Three Michigan State football players are facing sexual assault charges relating to a January on-campus incident involving a female student, school officials said.
Ingham County’s lead prosecutor Carol Siemon and her office announced in a release Monday afternoon that charges have been authorized, but no names will be announced at this time of the three players involved.
“I have decided to authorize sexual assault charges against the three persons whose warrants were requested by the MSU Police,” Siemon said in a press release. “We are alleging that on the night of January 16, those three persons sexually assaulted a woman in an East Lansing apartment on campus.”
This authorization of charges means that the police can now obtain arrest warrants from a magistrate or judge for the players.
MSU came forward on Feb. 9 and announced that three football players and one member of the football staff had been indefinitely suspended while the school’s police department investigated the sexual assault allegations.
In addition to these three players, a second incident occurred April 8 when Siemon’s office filed for third-degree criminal sexual conduct against Austin Robertson.
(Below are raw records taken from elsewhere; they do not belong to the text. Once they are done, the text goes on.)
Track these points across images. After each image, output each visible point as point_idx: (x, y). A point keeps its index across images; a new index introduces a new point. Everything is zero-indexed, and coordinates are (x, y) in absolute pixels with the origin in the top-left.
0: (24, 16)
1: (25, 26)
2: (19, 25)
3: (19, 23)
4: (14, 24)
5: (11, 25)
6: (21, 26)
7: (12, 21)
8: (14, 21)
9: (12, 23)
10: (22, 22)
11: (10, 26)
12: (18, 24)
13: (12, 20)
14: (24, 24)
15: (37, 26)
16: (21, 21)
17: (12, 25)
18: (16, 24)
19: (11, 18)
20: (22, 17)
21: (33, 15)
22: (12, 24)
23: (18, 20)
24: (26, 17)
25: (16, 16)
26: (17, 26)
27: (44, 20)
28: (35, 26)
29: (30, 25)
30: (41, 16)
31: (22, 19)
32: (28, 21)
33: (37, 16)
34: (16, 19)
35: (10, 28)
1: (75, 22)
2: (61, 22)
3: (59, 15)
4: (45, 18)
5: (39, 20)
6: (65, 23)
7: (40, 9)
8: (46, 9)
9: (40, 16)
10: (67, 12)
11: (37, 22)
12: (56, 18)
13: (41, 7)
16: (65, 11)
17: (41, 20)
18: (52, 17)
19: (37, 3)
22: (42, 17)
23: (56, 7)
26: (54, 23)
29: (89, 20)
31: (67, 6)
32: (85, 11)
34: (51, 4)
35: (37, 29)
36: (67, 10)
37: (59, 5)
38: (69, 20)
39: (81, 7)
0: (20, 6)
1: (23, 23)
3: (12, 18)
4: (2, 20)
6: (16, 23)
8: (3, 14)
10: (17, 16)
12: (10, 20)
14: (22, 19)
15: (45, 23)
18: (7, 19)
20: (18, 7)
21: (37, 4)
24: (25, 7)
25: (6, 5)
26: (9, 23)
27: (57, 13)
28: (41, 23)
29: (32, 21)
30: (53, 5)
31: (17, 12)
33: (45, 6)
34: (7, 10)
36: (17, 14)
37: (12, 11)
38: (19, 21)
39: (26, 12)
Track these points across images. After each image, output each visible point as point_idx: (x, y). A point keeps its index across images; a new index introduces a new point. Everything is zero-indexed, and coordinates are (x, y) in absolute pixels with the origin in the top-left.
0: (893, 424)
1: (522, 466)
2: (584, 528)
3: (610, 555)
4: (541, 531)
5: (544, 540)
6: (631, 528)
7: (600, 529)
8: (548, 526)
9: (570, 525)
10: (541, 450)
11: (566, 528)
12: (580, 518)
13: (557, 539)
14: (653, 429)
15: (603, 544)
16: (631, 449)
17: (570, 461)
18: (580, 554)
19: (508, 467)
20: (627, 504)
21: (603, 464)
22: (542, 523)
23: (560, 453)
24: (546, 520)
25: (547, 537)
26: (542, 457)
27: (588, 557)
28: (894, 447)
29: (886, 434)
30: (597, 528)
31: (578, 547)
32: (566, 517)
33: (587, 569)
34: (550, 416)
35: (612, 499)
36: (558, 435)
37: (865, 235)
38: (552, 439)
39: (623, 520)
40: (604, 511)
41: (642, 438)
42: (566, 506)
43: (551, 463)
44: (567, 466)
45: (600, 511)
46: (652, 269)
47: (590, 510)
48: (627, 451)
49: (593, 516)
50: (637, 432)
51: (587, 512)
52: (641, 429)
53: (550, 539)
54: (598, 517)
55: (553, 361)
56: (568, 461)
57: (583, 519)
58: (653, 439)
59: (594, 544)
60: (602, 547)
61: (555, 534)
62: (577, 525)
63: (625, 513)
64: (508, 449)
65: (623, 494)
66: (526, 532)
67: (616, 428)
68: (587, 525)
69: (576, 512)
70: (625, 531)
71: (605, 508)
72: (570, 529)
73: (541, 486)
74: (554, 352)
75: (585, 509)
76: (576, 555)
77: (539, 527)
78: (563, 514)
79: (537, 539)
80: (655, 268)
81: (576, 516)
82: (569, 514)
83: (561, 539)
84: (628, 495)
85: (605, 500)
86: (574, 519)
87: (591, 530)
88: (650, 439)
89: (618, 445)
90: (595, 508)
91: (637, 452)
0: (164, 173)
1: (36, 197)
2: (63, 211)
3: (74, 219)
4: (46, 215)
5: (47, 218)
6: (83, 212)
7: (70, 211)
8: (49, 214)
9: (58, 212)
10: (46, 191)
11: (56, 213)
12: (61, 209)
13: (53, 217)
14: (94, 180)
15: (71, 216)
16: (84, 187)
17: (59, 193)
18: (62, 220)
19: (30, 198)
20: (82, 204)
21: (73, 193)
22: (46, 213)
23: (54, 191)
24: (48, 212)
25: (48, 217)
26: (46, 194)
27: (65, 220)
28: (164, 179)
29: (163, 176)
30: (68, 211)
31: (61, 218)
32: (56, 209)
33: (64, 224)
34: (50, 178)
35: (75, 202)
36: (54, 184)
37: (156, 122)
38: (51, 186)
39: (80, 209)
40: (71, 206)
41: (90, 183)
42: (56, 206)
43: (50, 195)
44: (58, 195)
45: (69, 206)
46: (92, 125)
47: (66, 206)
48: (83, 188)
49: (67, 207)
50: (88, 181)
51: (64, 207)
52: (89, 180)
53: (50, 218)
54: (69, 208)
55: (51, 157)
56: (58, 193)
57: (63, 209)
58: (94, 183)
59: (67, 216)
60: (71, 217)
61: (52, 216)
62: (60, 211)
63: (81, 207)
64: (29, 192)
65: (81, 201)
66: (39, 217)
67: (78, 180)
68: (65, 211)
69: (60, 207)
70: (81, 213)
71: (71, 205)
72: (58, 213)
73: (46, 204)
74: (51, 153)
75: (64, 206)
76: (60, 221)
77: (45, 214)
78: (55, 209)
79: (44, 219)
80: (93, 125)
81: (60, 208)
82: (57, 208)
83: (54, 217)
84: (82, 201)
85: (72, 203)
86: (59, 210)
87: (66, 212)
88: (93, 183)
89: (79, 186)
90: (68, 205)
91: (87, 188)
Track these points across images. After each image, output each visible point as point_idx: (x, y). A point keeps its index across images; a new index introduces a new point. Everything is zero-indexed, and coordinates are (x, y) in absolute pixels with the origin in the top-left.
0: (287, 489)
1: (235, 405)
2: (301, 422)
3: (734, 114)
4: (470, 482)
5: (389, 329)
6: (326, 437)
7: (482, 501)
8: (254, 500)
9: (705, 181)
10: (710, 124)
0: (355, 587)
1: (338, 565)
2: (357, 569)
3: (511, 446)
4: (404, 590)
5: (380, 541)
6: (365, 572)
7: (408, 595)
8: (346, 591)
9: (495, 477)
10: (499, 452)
Upon learning of these charges against Robertson, coach Mark Dantonio dismissed him from the team immediately.
Also today, Dantonio and Athletic Director Mark Hollis met with MSU’s Board of Trustees to discuss and give an update on the sexual assault investigations. Per the Lansing State Journal, MSU’s Board of Trustees issued a statement giving “full support” for Dantonio, Hollis, and President Lou Anna K. Simon.
Jones Day, the independent law firm investigating MSU’s handling of the two separate cases of sexual assault, found no conclusive evidence that Dantonio had obstructed the school’s sexual misconduct and violence policy.
You can read the Jones Day report in its entirety here.
“We also found no evidence that senior leaders within the football program or Athletic Department attempted to impede, cover up, or obstruct the Office of Institutional Equity’s (OIE’s) investigation into the underlying incidents,” a 14-page report compiled by Jones Day stated.
Jones Day did, however, in its report, find that a football staff member had violated MSU’s policy. They were unable to measure the severity of the staff member’s violation, and the staff member declined to be interviewed by the investigators. None of the three players were interviewed either.
While MSU has never identified Curtis Blackwell as the staff member, he was suspended with pay back on Feb. 9, the same day the three football players were suspended. MSU chose to not renew Blackwell’s contract when it ended May 31, after renewing his contract on a one-month renewal twice. According to the Lansing State Journal article hyperlinked above, a university spokesman confirmed Blackwell was the staff member involved in the case.